2224 cases, 69 jits, 136 coordination meetings, 6 action days

Transnational criminal networks have one thing in common: money. Organised criminal activity is profit-driven, and all crime groups need resources to finance their activities. This is where money laundering comes into play. The introduction of illegally obtained assets into the legal financial and economic cycle aims to provide criminals with explainable and seemingly legal resources that make it increasingly difficult to be traced back to their true source.

Effective prosecution of money laundering including the recovery of illegally obtained assets contributes significantly to a successful fight against organised crime. As profits are taken away from perpetrators, crime becomes less attractive. At the same time, decisive action against money laundering prevents assets from being used to commit further criminal offenses.

Stages of money laundering

Money laundering is not a single act, but rather a process that can be divided into three stages.

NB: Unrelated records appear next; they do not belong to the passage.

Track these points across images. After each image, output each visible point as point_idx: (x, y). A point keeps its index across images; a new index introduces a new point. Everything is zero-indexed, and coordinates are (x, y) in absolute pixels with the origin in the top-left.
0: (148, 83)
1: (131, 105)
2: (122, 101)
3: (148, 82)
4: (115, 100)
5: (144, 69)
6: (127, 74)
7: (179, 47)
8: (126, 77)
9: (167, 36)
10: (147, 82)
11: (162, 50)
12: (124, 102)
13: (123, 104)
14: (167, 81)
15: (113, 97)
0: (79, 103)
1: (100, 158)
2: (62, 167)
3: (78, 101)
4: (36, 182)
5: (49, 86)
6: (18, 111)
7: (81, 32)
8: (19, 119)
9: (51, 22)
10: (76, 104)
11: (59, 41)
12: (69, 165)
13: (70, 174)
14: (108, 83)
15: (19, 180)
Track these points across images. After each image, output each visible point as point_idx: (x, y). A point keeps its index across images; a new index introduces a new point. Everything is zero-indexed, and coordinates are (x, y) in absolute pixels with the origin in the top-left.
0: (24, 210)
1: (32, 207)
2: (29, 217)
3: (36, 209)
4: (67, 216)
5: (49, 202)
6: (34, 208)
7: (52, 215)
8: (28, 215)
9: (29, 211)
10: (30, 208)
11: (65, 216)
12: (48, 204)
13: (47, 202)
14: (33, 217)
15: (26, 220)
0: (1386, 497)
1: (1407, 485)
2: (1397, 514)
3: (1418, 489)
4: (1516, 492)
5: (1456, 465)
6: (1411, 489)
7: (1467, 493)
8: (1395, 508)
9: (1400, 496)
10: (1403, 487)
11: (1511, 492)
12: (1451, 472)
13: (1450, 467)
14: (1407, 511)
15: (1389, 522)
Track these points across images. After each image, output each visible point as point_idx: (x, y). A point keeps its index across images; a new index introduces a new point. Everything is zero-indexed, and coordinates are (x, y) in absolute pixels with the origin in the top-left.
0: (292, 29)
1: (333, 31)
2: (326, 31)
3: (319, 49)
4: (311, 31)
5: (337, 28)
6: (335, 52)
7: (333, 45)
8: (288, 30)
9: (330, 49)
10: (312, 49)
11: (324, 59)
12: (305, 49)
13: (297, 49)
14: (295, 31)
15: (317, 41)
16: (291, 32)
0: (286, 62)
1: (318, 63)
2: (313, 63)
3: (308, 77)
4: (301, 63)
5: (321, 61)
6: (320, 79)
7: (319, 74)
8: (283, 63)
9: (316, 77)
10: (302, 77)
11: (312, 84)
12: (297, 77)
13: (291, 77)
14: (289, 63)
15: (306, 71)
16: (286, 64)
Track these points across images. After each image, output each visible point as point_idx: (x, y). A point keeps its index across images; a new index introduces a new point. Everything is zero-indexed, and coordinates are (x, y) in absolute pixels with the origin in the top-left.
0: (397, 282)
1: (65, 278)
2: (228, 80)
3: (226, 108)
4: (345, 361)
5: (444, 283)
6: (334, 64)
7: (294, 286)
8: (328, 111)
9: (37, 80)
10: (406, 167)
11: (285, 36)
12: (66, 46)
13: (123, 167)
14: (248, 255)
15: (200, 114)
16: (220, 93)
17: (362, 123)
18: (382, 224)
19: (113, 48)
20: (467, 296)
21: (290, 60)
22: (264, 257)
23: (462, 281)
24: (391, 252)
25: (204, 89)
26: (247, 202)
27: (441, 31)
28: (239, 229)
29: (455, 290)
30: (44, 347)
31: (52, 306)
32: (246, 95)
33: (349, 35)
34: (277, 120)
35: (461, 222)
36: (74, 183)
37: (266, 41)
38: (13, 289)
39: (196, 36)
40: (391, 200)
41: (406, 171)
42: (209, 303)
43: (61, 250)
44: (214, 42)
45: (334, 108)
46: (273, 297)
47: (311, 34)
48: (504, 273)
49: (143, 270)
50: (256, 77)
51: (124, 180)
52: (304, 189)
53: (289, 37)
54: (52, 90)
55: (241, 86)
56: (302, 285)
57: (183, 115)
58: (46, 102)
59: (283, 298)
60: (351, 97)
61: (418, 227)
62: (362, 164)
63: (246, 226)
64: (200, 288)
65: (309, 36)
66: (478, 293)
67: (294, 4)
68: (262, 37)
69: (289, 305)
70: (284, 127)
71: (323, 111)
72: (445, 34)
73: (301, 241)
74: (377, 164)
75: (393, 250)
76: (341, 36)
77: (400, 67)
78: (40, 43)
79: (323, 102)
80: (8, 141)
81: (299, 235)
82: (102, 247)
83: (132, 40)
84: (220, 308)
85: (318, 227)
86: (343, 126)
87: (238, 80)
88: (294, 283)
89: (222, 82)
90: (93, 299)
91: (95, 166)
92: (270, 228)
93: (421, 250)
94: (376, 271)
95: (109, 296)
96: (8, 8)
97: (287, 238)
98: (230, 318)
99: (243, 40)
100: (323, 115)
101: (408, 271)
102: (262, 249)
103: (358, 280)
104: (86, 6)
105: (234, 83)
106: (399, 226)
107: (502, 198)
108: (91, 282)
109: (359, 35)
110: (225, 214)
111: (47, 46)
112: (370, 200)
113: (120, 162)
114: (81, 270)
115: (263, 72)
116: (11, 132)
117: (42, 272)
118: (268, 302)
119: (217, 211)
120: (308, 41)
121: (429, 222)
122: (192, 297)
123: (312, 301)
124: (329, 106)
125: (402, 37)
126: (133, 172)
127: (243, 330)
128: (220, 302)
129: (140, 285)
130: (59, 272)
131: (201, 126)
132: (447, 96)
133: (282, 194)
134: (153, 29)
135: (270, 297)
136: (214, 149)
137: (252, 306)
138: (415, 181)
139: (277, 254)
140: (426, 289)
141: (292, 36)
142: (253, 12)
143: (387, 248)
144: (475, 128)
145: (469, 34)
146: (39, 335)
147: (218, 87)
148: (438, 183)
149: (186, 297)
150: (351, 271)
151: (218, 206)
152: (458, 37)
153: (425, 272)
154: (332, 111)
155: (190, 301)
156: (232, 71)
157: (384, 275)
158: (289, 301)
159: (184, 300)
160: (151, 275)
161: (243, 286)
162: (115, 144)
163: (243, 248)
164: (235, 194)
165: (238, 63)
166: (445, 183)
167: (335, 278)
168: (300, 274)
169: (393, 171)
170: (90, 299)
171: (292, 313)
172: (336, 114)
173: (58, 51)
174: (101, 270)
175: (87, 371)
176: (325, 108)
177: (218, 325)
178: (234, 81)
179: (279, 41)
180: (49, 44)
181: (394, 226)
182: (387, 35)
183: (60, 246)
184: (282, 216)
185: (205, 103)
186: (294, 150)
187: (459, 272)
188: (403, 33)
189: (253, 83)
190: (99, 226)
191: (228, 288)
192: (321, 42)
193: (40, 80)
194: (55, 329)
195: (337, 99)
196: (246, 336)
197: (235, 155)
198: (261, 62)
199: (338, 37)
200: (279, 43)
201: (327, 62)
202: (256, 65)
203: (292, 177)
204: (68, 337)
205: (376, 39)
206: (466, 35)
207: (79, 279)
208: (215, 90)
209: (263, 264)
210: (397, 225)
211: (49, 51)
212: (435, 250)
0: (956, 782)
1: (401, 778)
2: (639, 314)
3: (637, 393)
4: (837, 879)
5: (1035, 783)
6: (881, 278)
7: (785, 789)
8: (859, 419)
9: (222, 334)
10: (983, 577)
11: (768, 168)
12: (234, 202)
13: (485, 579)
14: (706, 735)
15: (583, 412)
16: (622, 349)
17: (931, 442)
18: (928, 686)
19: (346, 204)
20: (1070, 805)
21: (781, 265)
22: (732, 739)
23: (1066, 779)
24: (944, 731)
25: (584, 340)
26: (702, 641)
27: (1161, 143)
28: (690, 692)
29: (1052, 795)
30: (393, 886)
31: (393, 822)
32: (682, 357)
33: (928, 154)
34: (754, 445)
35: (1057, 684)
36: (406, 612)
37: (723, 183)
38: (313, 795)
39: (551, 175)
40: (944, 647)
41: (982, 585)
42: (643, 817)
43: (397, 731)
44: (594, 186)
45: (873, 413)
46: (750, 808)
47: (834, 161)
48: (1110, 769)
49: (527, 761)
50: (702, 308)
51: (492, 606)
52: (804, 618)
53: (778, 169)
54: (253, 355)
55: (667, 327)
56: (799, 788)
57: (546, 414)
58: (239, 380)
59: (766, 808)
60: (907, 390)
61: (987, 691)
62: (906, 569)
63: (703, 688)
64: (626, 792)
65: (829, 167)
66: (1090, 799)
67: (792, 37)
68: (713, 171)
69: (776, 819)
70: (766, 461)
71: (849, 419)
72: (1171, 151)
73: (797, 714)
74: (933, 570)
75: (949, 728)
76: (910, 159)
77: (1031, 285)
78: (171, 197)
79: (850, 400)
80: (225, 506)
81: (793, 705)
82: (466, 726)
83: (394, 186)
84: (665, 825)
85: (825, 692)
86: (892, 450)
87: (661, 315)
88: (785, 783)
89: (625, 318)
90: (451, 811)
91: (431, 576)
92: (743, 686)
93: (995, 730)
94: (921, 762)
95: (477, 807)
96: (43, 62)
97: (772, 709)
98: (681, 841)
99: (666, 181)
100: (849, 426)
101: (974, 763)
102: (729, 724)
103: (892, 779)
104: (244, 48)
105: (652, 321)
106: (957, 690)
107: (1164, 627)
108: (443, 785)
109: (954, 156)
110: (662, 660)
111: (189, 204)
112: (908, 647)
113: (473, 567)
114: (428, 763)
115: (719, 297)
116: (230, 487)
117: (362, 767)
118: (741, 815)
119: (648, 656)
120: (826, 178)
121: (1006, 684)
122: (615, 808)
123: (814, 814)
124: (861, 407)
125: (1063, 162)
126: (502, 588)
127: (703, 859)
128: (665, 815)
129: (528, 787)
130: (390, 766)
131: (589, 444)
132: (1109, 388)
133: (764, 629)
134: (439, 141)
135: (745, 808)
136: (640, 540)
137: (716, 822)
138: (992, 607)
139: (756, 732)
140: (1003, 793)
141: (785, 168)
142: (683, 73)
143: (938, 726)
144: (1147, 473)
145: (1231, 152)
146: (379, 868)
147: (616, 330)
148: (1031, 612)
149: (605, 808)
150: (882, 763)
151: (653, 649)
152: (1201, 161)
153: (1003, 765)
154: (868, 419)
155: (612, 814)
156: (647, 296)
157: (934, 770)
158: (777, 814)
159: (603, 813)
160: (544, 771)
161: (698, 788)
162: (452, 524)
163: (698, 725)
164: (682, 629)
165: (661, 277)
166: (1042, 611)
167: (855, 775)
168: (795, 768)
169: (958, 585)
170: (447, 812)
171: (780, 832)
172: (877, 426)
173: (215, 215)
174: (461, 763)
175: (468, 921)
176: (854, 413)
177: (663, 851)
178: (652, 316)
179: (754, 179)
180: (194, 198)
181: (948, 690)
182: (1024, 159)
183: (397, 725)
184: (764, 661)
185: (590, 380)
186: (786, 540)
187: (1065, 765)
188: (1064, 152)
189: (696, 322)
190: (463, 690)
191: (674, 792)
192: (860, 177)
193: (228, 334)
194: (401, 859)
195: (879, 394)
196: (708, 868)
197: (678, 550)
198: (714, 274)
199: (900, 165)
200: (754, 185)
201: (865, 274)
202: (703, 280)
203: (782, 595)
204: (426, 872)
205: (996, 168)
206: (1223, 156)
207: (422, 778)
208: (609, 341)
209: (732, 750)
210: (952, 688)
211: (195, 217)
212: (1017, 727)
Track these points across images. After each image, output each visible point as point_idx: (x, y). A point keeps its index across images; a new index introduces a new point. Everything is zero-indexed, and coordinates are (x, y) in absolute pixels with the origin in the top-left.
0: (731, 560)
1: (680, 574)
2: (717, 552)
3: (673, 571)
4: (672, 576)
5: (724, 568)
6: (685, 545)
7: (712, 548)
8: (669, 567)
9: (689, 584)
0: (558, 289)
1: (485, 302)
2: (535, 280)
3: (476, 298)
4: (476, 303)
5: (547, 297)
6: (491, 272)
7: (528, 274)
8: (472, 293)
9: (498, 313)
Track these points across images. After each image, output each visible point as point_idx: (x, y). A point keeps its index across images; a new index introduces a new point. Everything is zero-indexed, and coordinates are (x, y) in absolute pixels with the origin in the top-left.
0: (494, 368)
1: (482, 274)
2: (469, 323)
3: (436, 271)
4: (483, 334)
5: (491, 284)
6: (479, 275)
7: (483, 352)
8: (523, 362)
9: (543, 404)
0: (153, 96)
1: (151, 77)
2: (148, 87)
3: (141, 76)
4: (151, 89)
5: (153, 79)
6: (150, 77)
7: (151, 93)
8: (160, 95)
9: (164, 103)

  1. Placement stage: the proceeds of crime are, for the first time, introduced into the legal financial system, often broken up into smaller amounts. The risk of being discovered is particularly high in this phase.
  2. Layering stage: financial transactions take place, which are often complex and involving banks and/or companies in multiple countries. The main objective of this phase is to separate the illegally acquired funds from their source, thereby obscuring the paper trail and severing any connection to the original crime. Through mostly international transactions, the funds are moved around between several actors in order not to be discovered. For this purpose, loopholes in the legal provisions of the respective countries may be used.
  3. Integration stage: the money comes back to the criminal from a seemingly legal source. The aim is to reunite the money with the criminal without attracting attention, while giving the money the appearance of legal origin. This money is subsequently reinvested in the legal economic cycle, for example through real estate, luxury goods or business ventures.

Corruption

354 cases, 8 jits, 13 coordination meetings

Corruption undermines the functioning of the state and public authorities at all levels and is a key enabler of organised crime.

Environmental crime

69 cases, 4 jits, 6 coordination meetings, 1 action day

Environmental crime is the fourth-largest criminal activity in the world, growing at a rate of between 5% and 7% per year, according to an Interpol and UN Environment Programme estimate. This increase, combined with the organised, transnational nature of environmental crime, requires administrative, law enforcement and judicial authorities to adopt a coordinated approach at national and international level.

A new casework report on environmental crime, prepared during 2020 and published in January 2021, showed that early Eurojust involvement allows for effective international cooperation, coordination from the start of investigations, the effective exchange of information and the development of common strategies.

Intellectual property crime

54 cases, 2 jits, 4 coordination meetings

Eurojust supports national judicial authorities in dealing with infringements of intellectual property rights, which are often related to other crime types such as tax fraud, cybercrime, crimes against human health or trafficking in substandard products.

Eurojust supported a growing number of large cases tackling this form of crime in 2020, notably several large-scale operations tackling illegal online streaming services and pirate-copied movies and TV series, including Operation Sundance, initiated by the Liaison Prosecutor of the USA. Another major coordinated action concerned ‘K boxes’ used for illegal audiovisual streaming services in more than 20.000 households and was initiated at the request of the Liaison Prosecutor of Switzerland.

In 2021, Eurojust and the European Union Intellectual Property Office (EUIPO) established the Intellectual Property Crime Project (IPC Project), aimed at boosting cooperation and ensuring a more coherent and robust response against IP infringements across the EU.